No maior espetáculo da Terra, o truque é fazer 700 mil mortos desaparecerem da cartola.

Jair Messias

A nova temporada da série “Democracia em Risco” estreou hoje (2/9) com elenco de peso e cenário nobre. No palco da Primeira Turma do STF, os protagonistas da vez — Moraes, Dino, Cármen Lúcia, Fux e Zanin — deram início ao julgamento da trama golpista de Bolsonaro e seus acólitos. O roteiro, que inclui delírios como o plano “Punhal Verde e Amarelo” e ameaças a autoridades, promete uma minissérie de suspense com capítulos já agendados para os dias 3, 9, 10 e 12 de setembro. Reserve na agenda ou, melhor, prepare o espírito.

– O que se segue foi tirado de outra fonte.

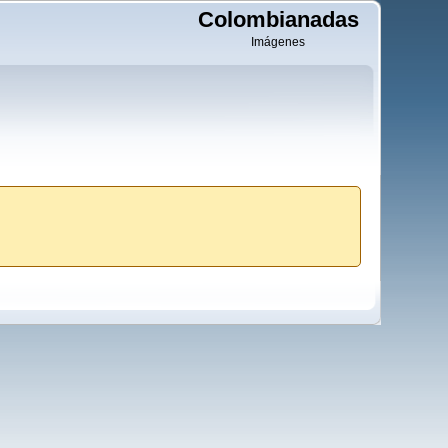
Colombianadas
Imágenes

E como todo bom reality show, a plateia já garantiu seu lugar. Das mais de 3 mil inscrições para assistir ao vivo, apenas 1.200 conseguiram um assento na grande arquibancada da República, enquanto do lado de fora, a nação do Twitter já afia os dedos para subir a hashtag #FogoNoParquinho a cada sustentação oral.

Enquanto os holofotes se acendiam no palco principal, nos bastidores, um fantasma tentava assombrar a produção. Mauro Cid, o delator-chave que já foi de tudo um pouco, reapareceu em um cameo espectral, tentando anular a espinha dorsal da acusação. Sua defesa alega que a ata notarial com os prints comprometedores “simplesmente não existe”, uma cartada jurídica com a classe de quem jura que o monstro do Lago Ness era só uma lenda urbana. A produção, contudo, através da PGR, já mandou avisar: mesmo que o fantasma consiga assustar, o show continuará, pois há provas independentes para manter a trama de pé.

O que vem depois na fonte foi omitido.